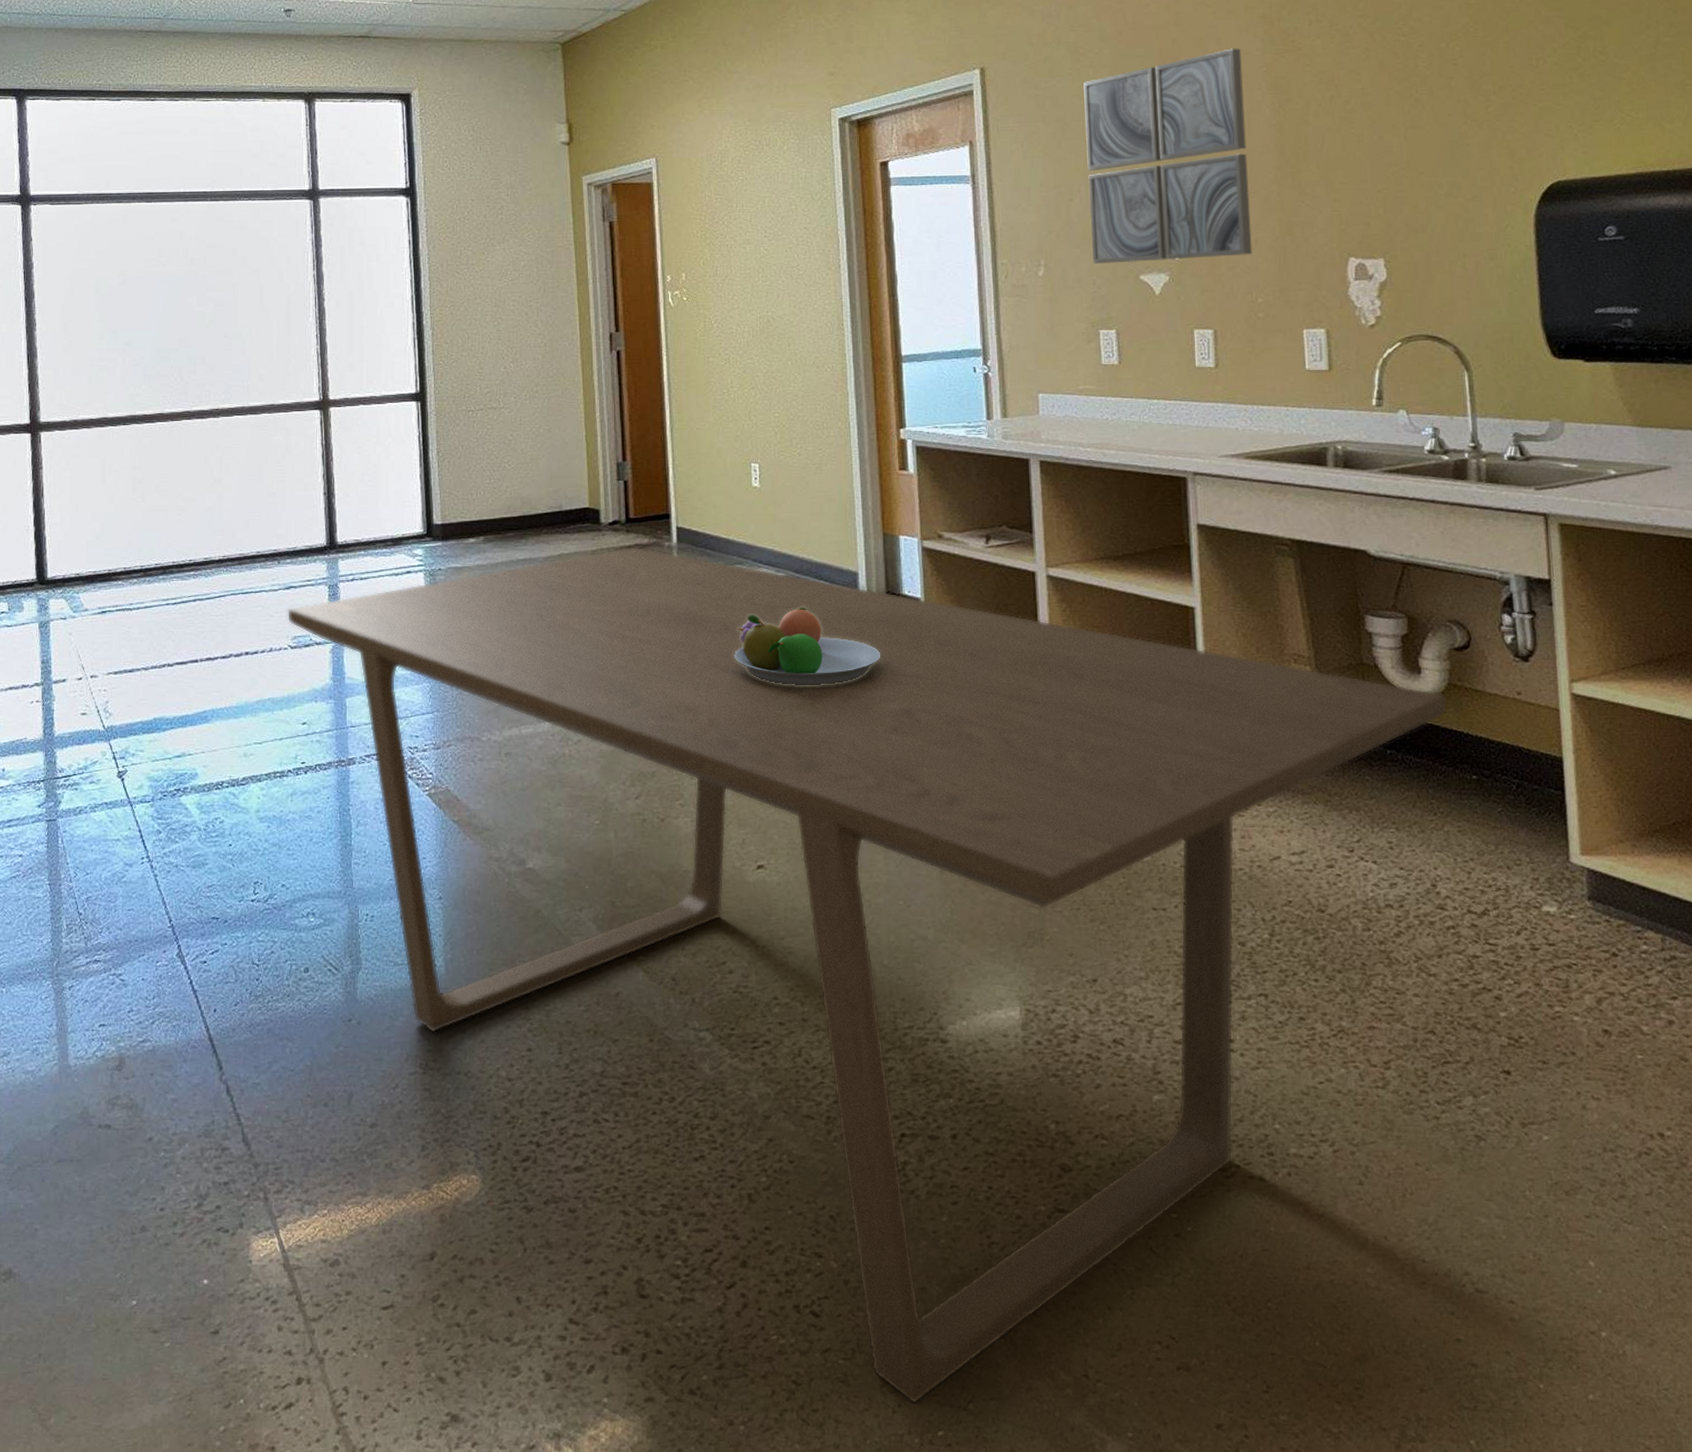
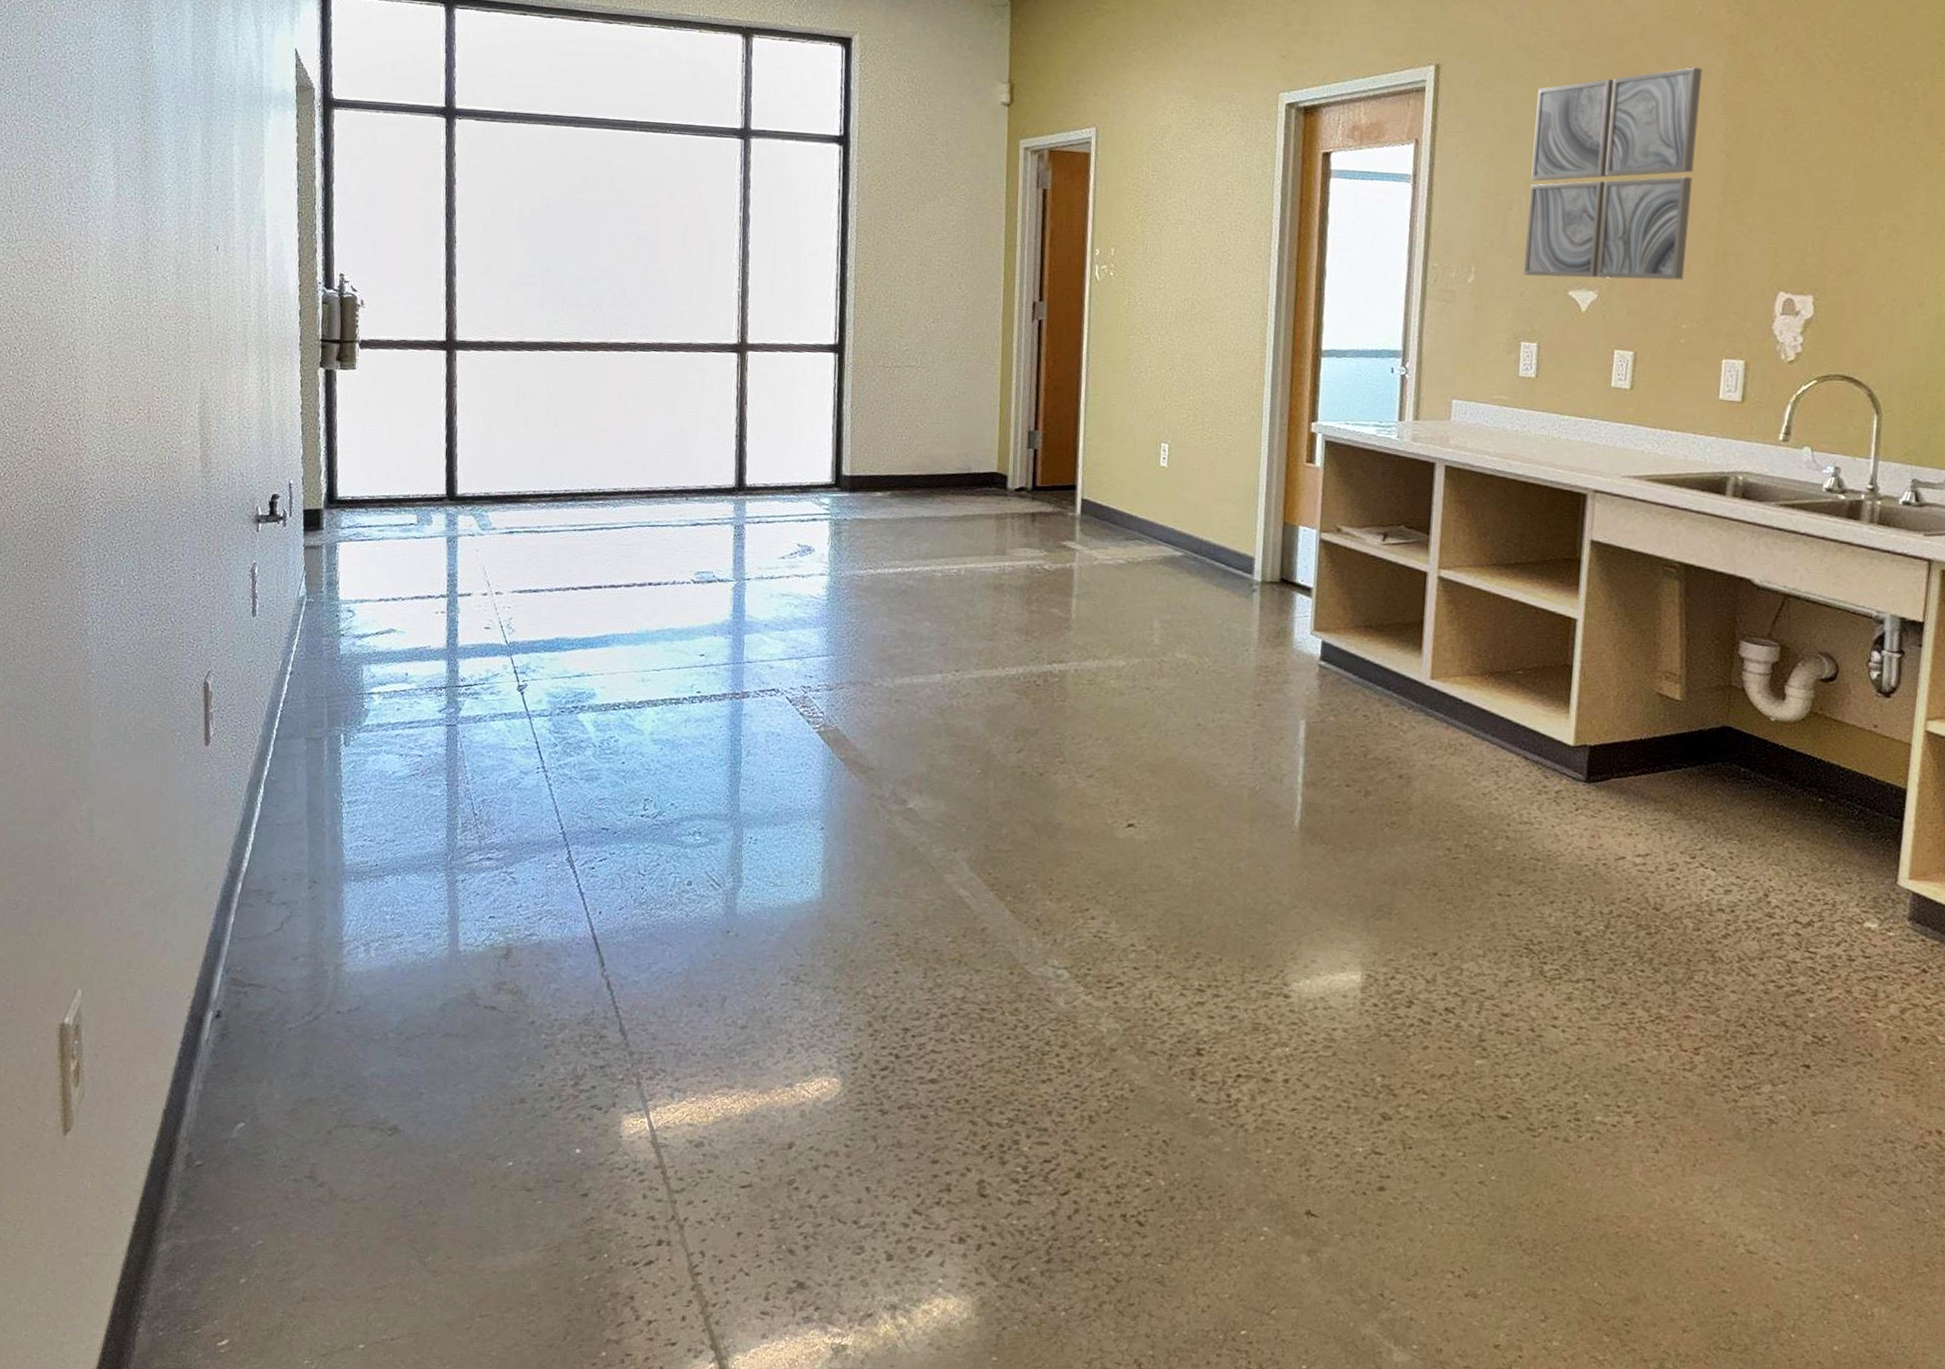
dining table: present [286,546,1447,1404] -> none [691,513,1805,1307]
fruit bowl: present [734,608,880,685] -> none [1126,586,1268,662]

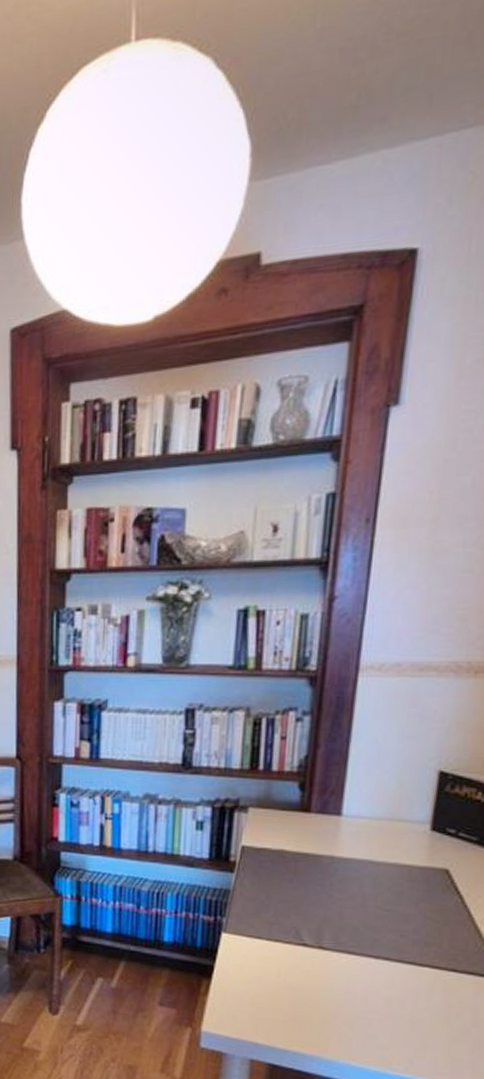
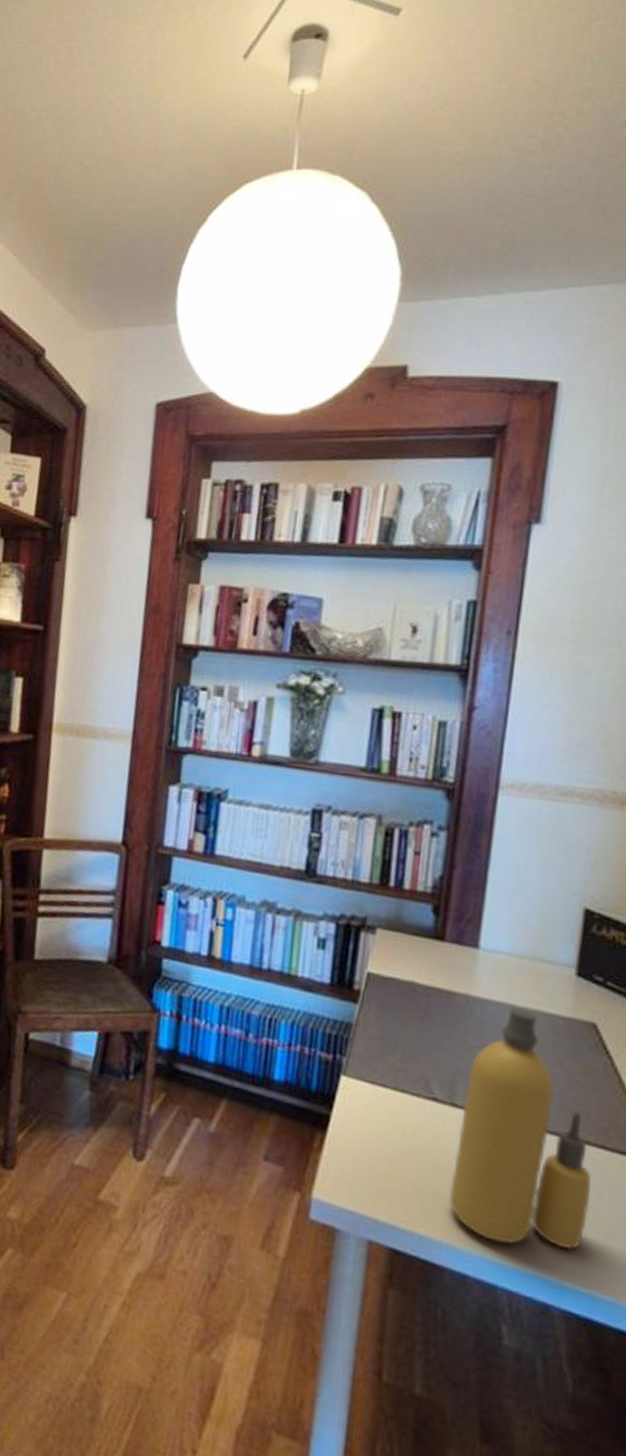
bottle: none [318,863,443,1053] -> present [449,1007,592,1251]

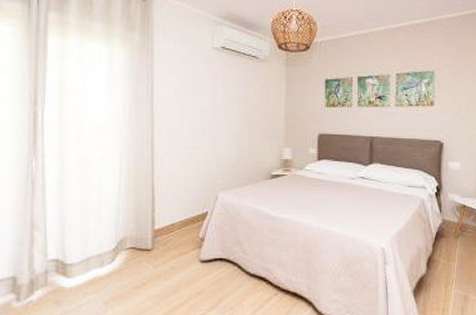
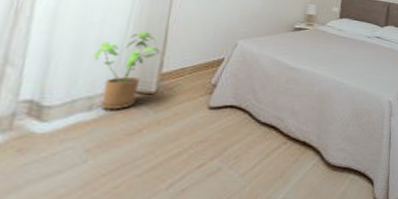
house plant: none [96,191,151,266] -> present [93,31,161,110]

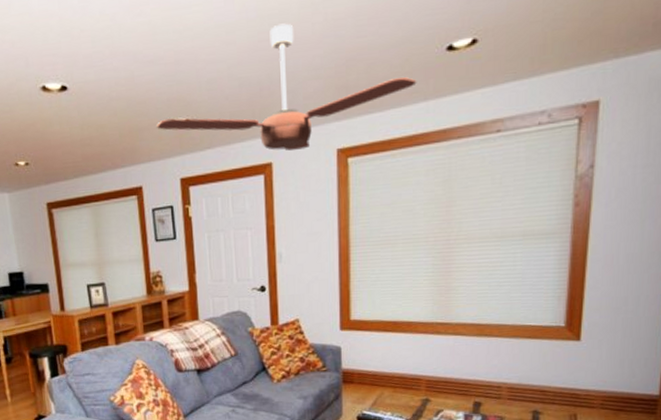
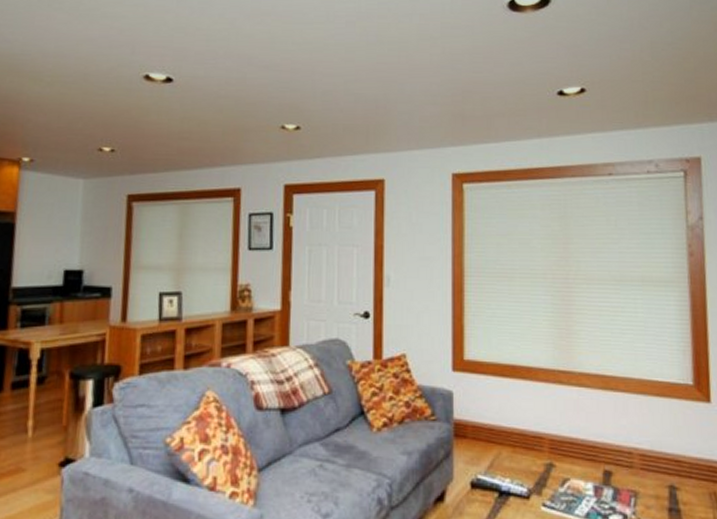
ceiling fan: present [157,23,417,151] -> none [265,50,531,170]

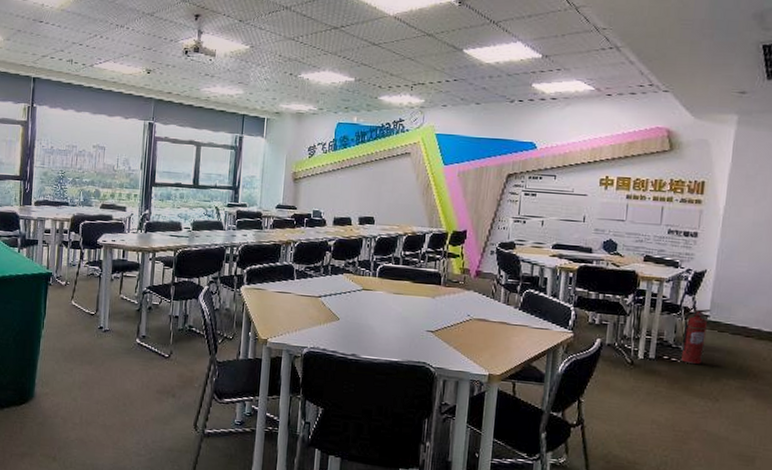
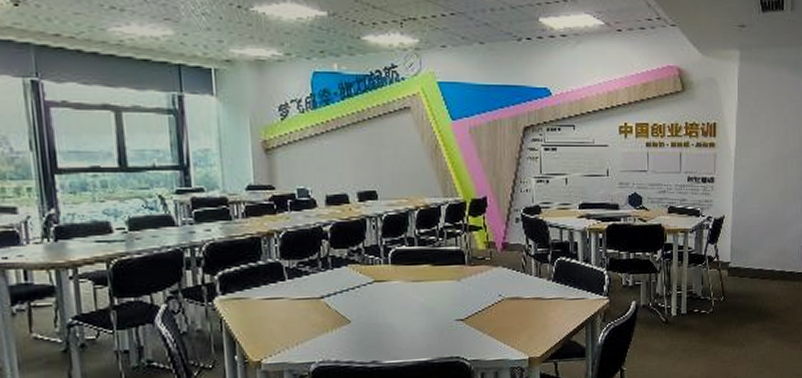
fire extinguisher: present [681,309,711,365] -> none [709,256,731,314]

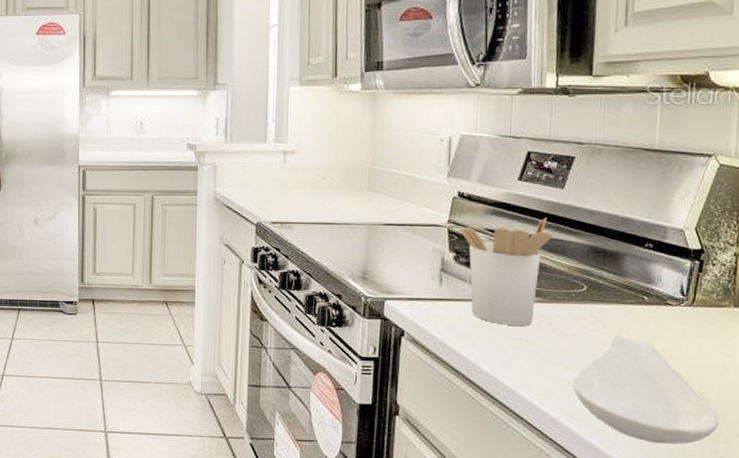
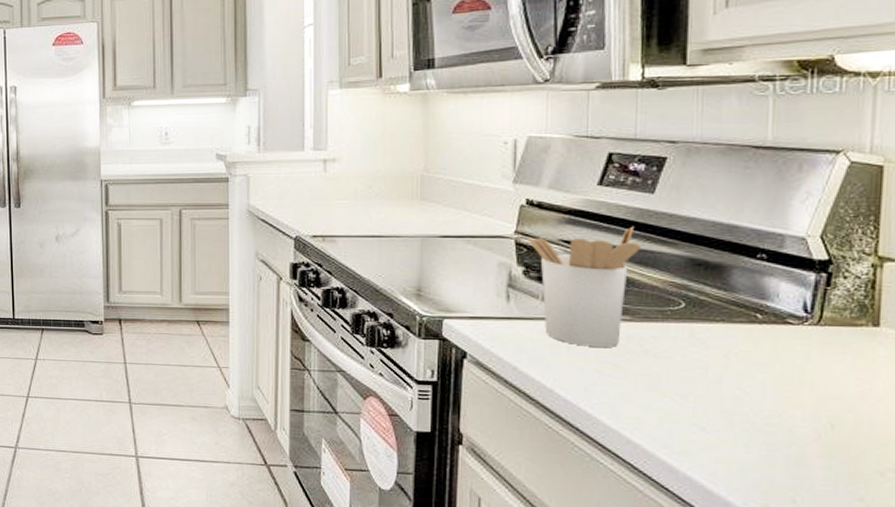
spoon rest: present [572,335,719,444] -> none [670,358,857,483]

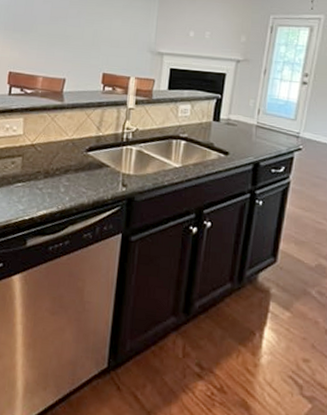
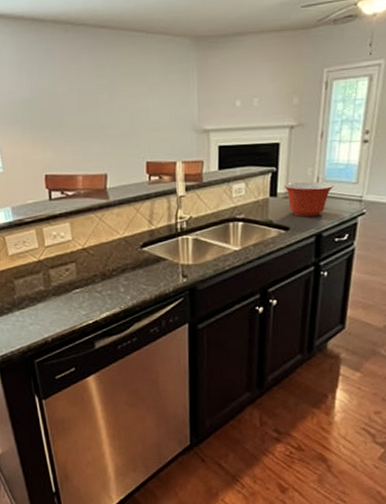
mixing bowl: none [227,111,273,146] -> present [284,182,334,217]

******

WORK REQUEST
Nothing but the lines from the line containing "spoon rest: present" to the end of the records above should be repeated, exactly and with every picture omitted.

REPLY TO THE EXERCISE
spoon rest: present [572,335,719,444] -> none [670,358,857,483]

mixing bowl: none [227,111,273,146] -> present [284,182,334,217]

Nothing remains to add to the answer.